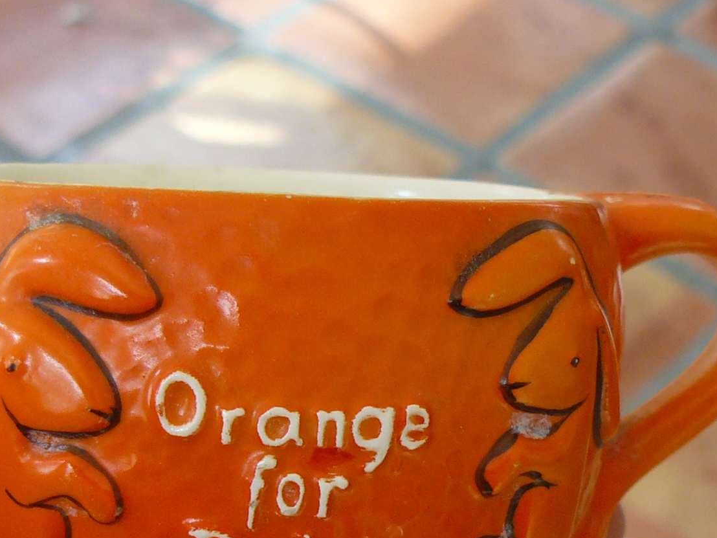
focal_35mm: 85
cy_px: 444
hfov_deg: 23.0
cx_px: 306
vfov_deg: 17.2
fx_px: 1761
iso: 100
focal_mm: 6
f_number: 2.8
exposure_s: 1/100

* * *

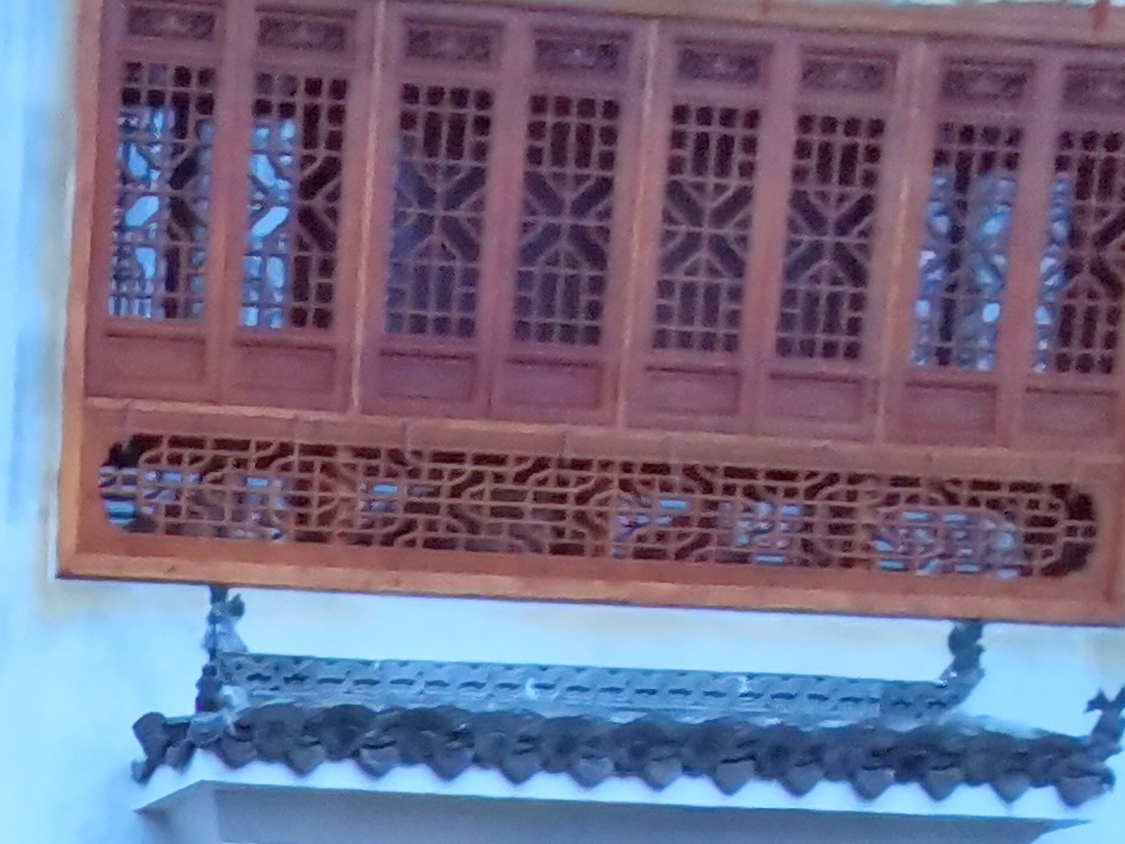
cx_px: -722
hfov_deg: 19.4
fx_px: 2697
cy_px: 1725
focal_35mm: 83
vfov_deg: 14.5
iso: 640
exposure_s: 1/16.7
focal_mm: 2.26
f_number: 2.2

**WHAT TO DO**. From the material above, copy exactly the lines between the line holding "hfov_deg: 23.0" and the line holding "exposure_s: 1/100", inclusive, and only those.

**OUTPUT FOR THIS TASK**.
hfov_deg: 23.0
cx_px: 306
vfov_deg: 17.2
fx_px: 1761
iso: 100
focal_mm: 6
f_number: 2.8
exposure_s: 1/100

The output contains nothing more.